Wed, Feb 16, 2011 - Page 3 News List

Chinese ‘political interference’ behind jailings, Chen Shui-bian’s office says

By Vincent Y. Chao  /  Staff Reporter

Jack Chen, right, director of the office of former president Chen Shui-bian, and former director Chen Sung-shan, left, talk to reporters in Taipei yesterday about the expected jailing of the former president’s wife, Wu Shu-jen.

Photo: Liao Chen-huei, Taipei Times

The office of former president Chen Shui-bian (陳水扁) yesterday accused the government of putting Chen and his wife behind bars because of “political interference from China,” three days before the former first lady is expected to report to Taichung Prison.

The office told a press conference that Beijing wanted to “split the DPP [Democratic Progressive Party]” and divide Taiwan’s ethnic groups, adding that Taipei appeared to be playing along.

“From Chen’s arrest, lawsuit and jail sentence, traces of China’s involvement in the judicial process are clearly evident,” it said. “[Beijing] has marked Chen and his immediate family as important targets.”

Chen, who was found guilty by the Supreme Court of bribery and money laundering, is serving a 17-and-a-half-year sentence at Taipei Prison.

Chen’s wife, Wu Shu-jen (吳淑珍), was a co-defendant in the case and received the same sentence, although she has yet to begin her jail term, pending a health report.

Chen’s office said protests were planned for Friday, when Wu is to report to the Kaohsiung District Prosecutors’ Office, where she will be accompanied to Taichung Prison’s Pei Teh Hospital for a health evaluation.

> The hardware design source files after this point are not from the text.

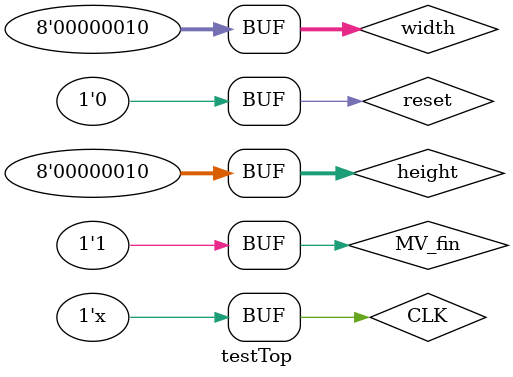
<source format=v>
`timescale 1ns / 1ps


module testTop;

	// Inputs
	reg CLK;
	reg reset;
	reg [7:0] height;
	reg [7:0] width;
	reg MV_fin;

	// Outputs
	wire LF_conceal;

	// Instantiate the Unit Under Test (UUT)
	top uut (
		.reset(reset),
		.CLK(CLK), 
		.height(height), 
		.width(width), 
		.MV_fin(MV_fin), 
		.LF_conceal(LF_conceal)
	);

	initial begin
		// Initialize Inputs
		CLK = 0;
		height = 2;
		width = 2;
		MV_fin = 0;
		reset = 1;

		// Wait 100 ns for global reset to finish
		#10;
		reset = 0;
		#100;
		MV_fin = 1;
		
        
		// Add stimulus here

	end
	always #10 CLK = ~CLK;
      
endmodule


</source>
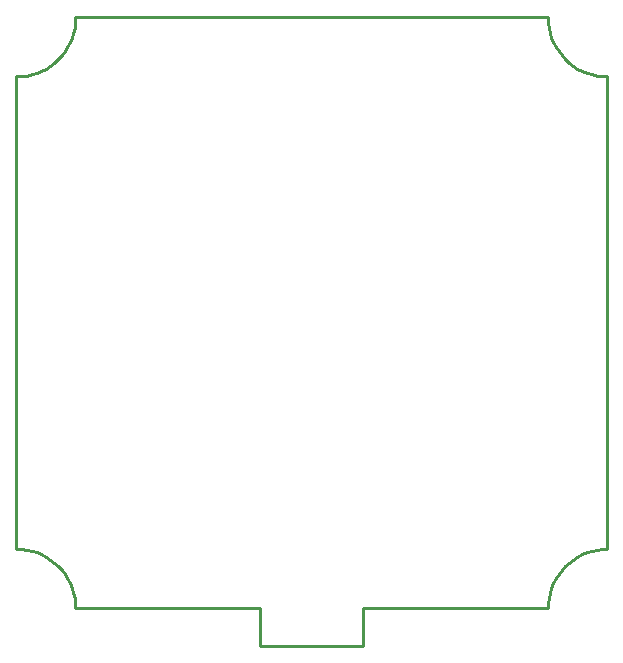
<source format=gko>
G04 EAGLE Gerber X2 export*
%TF.Part,Single*%
%TF.FileFunction,Profile,NP*%
%TF.FilePolarity,Positive*%
%TF.GenerationSoftware,Autodesk,EAGLE,9.0.1*%
%TF.CreationDate,2018-06-02T06:43:15Z*%
G75*
%MOMM*%
%FSLAX34Y34*%
%LPD*%
%AMOC8*
5,1,8,0,0,1.08239X$1,22.5*%
G01*
%ADD10C,0.254000*%


D10*
X500Y82000D02*
X4858Y81810D01*
X9182Y81240D01*
X13441Y80296D01*
X17601Y78985D01*
X21631Y77315D01*
X25500Y75301D01*
X29179Y72958D01*
X32639Y70302D01*
X35855Y67355D01*
X38802Y64139D01*
X41458Y60679D01*
X43801Y57000D01*
X45815Y53131D01*
X47485Y49101D01*
X48796Y44941D01*
X49740Y40682D01*
X50310Y36358D01*
X50500Y32000D01*
X207000Y32000D01*
X207000Y0D01*
X294000Y0D01*
X294000Y32000D01*
X450500Y32000D01*
X450690Y36358D01*
X451260Y40682D01*
X452204Y44941D01*
X453515Y49101D01*
X455185Y53131D01*
X457199Y57000D01*
X459542Y60679D01*
X462198Y64139D01*
X465145Y67355D01*
X468361Y70302D01*
X471821Y72958D01*
X475500Y75301D01*
X479369Y77315D01*
X483399Y78985D01*
X487559Y80296D01*
X491818Y81240D01*
X496142Y81810D01*
X500500Y82000D01*
X500500Y482000D01*
X496142Y482190D01*
X491818Y482760D01*
X487559Y483704D01*
X483399Y485015D01*
X479369Y486685D01*
X475500Y488699D01*
X471821Y491042D01*
X468361Y493698D01*
X465145Y496645D01*
X462198Y499861D01*
X459542Y503321D01*
X457199Y507000D01*
X455185Y510869D01*
X453515Y514899D01*
X452204Y519059D01*
X451260Y523318D01*
X450690Y527642D01*
X450500Y532000D01*
X50500Y532000D01*
X50310Y527642D01*
X49740Y523318D01*
X48796Y519059D01*
X47485Y514899D01*
X45815Y510869D01*
X43801Y507000D01*
X41458Y503321D01*
X38802Y499861D01*
X35855Y496645D01*
X32639Y493698D01*
X29179Y491042D01*
X25500Y488699D01*
X21631Y486685D01*
X17601Y485015D01*
X13441Y483704D01*
X9182Y482760D01*
X4858Y482190D01*
X500Y482000D01*
X500Y82000D01*
M02*

</source>
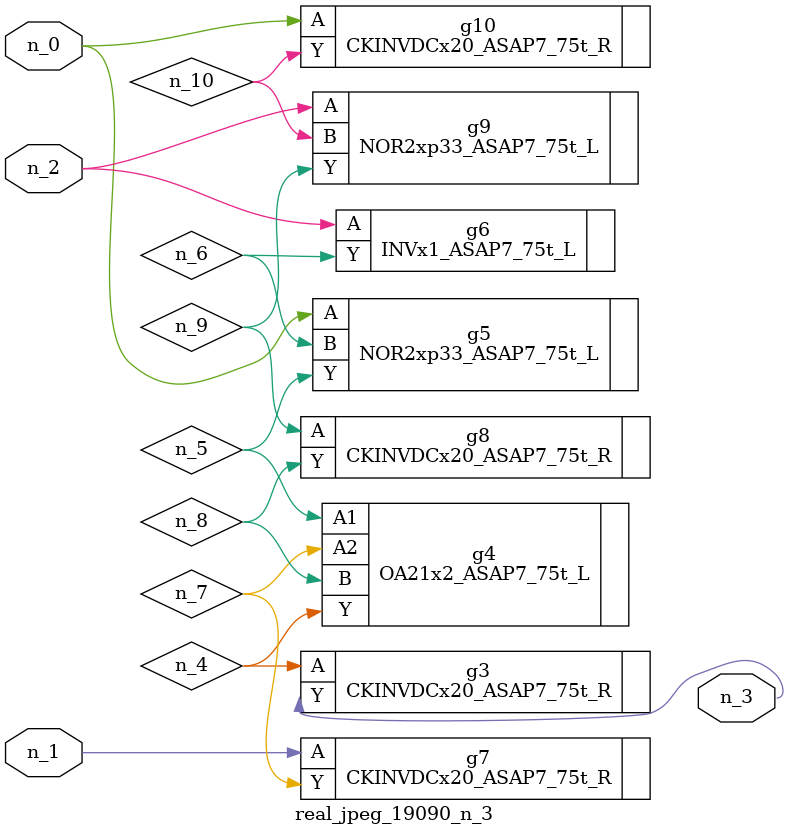
<source format=v>
module real_jpeg_19090_n_3 (n_1, n_0, n_2, n_3);

input n_1;
input n_0;
input n_2;

output n_3;

wire n_5;
wire n_4;
wire n_8;
wire n_6;
wire n_7;
wire n_10;
wire n_9;

NOR2xp33_ASAP7_75t_L g5 ( 
.A(n_0),
.B(n_6),
.Y(n_5)
);

CKINVDCx20_ASAP7_75t_R g10 ( 
.A(n_0),
.Y(n_10)
);

CKINVDCx20_ASAP7_75t_R g7 ( 
.A(n_1),
.Y(n_7)
);

INVx1_ASAP7_75t_L g6 ( 
.A(n_2),
.Y(n_6)
);

NOR2xp33_ASAP7_75t_L g9 ( 
.A(n_2),
.B(n_10),
.Y(n_9)
);

CKINVDCx20_ASAP7_75t_R g3 ( 
.A(n_4),
.Y(n_3)
);

OA21x2_ASAP7_75t_L g4 ( 
.A1(n_5),
.A2(n_7),
.B(n_8),
.Y(n_4)
);

CKINVDCx20_ASAP7_75t_R g8 ( 
.A(n_9),
.Y(n_8)
);


endmodule
</source>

If it is determined that the former first lady is well enough to serve time, she will begin serving her sentence at Taichung Prison immediately after the evaluation. Otherwise, she will be sent back home until it is determined when the sentence can start.

“We will respect the final decision made by prosecutors,” office director Jack Chen (陳嘉爵) said. “However, we hope [DPP] officials and lawmakers can continue to support our case and see if the Ministry of Justice can give us some leeway.”

DPP lawmakers have contended in the past week that Wu is too frail and weak to serve her sentence in a jail cell — although prison officials say such worries are unfounded.

DPP Legislator Tsai Huang-liang (蔡煌瑯), accompanied by pro-independence groups, visited Chen Shui-bian yesterday, where he said the former president was still alert and staying abreast of political developments.

Blasting President Ma Ying-jeou (馬英九) over the recent diplomatic row with the Philippines, Chen Shui-bian reportedly told Tsai that if he had been president, he would have had a “direct line to the Filipino president.”